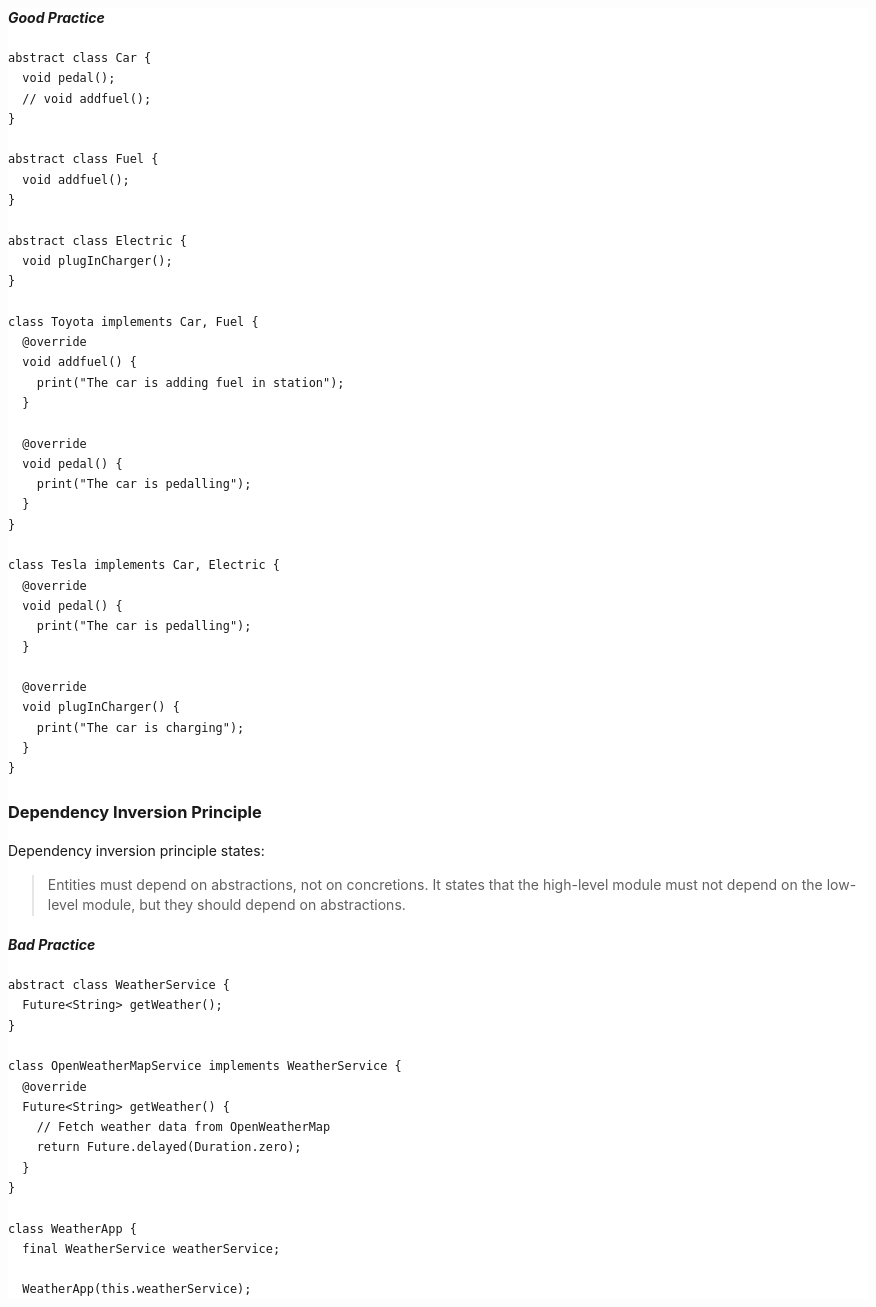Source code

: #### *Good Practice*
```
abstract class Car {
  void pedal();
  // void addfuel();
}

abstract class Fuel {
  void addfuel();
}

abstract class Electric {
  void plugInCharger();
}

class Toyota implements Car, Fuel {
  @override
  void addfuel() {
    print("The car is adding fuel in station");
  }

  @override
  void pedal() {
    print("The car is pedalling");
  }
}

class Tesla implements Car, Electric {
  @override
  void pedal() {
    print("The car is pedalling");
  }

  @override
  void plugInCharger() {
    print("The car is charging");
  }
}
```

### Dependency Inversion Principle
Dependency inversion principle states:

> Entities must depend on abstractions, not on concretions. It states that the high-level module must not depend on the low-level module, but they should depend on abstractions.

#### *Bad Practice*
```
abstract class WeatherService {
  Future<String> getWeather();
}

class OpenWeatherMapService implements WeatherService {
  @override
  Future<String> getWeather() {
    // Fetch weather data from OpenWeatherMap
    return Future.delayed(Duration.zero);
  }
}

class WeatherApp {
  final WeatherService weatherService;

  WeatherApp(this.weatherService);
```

- WHAT IS BEING ASKED
After reading the records above, say how many lines hold the string "plugInCharger", using only a number.

- EXERCISE ANSWER
2